Data taken from a collection
'''

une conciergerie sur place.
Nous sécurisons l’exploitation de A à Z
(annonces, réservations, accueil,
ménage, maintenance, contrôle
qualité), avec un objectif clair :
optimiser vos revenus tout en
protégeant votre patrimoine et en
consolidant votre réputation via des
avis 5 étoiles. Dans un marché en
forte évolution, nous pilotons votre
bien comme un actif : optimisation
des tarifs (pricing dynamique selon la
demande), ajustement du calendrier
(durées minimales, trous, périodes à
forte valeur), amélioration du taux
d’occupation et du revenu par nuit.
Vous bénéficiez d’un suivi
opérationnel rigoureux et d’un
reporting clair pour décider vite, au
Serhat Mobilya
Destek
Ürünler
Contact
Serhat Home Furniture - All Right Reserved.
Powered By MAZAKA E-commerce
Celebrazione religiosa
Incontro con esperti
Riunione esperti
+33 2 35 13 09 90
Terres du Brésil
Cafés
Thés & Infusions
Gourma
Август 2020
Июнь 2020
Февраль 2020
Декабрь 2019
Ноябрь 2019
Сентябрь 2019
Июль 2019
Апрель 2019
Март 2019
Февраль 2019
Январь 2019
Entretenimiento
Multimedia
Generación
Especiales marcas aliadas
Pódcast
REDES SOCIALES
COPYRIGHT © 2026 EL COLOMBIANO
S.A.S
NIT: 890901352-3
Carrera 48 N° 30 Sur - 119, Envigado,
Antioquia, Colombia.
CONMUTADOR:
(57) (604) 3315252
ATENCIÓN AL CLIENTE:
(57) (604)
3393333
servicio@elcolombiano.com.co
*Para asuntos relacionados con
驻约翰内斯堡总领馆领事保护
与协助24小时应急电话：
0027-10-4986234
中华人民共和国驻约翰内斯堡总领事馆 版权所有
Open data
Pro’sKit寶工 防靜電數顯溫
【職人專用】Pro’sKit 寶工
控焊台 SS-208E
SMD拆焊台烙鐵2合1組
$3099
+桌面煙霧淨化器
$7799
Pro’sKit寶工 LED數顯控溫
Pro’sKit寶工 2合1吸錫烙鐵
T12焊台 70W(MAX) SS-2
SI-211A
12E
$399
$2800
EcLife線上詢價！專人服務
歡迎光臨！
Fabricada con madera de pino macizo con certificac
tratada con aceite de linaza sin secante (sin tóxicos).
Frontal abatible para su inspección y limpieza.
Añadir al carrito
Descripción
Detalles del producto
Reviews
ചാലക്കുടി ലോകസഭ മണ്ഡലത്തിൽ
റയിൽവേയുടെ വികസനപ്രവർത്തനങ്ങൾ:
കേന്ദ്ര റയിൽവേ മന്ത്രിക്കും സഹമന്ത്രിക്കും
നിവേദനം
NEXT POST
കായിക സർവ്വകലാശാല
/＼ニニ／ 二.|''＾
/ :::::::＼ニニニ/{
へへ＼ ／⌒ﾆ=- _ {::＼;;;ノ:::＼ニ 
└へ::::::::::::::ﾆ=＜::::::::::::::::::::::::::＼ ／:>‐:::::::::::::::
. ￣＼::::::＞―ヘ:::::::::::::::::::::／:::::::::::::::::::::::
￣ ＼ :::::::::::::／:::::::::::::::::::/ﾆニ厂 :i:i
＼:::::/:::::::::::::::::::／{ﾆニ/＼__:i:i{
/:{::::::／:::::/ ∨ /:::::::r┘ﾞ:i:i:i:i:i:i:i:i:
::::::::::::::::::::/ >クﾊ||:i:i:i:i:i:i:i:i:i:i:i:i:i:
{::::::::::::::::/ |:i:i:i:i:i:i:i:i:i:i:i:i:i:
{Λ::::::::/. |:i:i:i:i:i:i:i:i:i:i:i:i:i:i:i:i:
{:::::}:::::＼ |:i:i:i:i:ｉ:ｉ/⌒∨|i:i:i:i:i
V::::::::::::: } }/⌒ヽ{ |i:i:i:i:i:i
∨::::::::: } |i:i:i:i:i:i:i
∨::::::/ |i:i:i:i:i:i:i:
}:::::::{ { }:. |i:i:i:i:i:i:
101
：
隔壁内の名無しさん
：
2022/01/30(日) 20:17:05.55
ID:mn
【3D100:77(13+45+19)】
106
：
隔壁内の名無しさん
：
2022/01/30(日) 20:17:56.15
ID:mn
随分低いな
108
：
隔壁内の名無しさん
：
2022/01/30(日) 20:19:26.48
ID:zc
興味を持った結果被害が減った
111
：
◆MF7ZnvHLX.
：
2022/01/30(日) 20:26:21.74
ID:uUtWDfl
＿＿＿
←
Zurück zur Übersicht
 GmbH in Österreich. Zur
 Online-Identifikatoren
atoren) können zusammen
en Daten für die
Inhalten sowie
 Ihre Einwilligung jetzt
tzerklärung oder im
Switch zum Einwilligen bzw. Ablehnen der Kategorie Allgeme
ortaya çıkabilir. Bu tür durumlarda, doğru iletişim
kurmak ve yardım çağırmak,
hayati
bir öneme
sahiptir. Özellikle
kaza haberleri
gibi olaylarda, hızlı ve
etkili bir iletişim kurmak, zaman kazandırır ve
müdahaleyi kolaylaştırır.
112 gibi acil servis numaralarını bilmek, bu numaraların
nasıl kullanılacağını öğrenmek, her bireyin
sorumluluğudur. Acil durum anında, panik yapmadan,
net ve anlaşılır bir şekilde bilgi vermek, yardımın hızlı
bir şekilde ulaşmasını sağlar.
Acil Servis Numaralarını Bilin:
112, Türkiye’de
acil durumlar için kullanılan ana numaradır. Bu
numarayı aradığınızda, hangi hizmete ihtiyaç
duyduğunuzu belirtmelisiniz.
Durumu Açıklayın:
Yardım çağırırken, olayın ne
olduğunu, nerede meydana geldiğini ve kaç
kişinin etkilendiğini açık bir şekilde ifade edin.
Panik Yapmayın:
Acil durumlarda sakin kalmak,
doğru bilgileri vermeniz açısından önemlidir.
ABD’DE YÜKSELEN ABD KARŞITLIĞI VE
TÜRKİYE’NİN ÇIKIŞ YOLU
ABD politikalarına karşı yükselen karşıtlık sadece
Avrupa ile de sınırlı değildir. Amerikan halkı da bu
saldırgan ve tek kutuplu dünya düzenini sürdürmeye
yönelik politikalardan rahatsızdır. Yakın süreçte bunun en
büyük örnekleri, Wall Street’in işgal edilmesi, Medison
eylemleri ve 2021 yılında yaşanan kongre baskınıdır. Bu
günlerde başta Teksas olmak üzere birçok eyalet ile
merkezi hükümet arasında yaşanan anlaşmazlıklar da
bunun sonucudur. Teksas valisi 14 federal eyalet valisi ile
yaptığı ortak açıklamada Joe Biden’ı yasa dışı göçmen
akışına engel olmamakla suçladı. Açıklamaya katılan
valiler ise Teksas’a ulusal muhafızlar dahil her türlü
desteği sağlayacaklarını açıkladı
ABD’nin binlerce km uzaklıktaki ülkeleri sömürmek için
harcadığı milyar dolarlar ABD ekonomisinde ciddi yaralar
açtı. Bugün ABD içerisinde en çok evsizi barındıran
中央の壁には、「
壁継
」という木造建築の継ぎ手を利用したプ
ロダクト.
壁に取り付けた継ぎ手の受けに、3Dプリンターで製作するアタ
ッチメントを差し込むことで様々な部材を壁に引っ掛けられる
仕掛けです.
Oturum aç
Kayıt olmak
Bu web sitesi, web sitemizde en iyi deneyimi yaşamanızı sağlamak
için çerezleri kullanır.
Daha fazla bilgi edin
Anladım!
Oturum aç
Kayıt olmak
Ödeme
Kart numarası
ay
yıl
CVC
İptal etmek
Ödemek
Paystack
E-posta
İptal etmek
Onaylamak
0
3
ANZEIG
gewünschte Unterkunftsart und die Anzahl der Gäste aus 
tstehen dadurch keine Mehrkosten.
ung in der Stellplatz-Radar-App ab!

'''

REQUIRED WORK:
Put the records, from the start through the line containing "(durées minimales, trous, périodes à", into a Markdown table with the columns Row and Text, leaving out any blank lines. Include both the first line and that line.

ANSWER TO THIS EXERCISE:
| Row | Text |
|---|---|
| 1 | une conciergerie sur place. |
| 2 | Nous sécurisons l’exploitation de A à Z |
| 3 | (annonces, réservations, accueil, |
| 4 | ménage, maintenance, contrôle |
| 5 | qualité), avec un objectif clair : |
| 6 | optimiser vos revenus tout en |
| 7 | protégeant votre patrimoine et en |
| 8 | consolidant votre réputation via des |
| 9 | avis 5 étoiles. Dans un marché en |
| 10 | forte évolution, nous pilotons votre |
| 11 | bien comme un actif : optimisation |
| 12 | des tarifs (pricing dynamique selon la |
| 13 | demande), ajustement du calendrier |
| 14 | (durées minimales, trous, périodes à |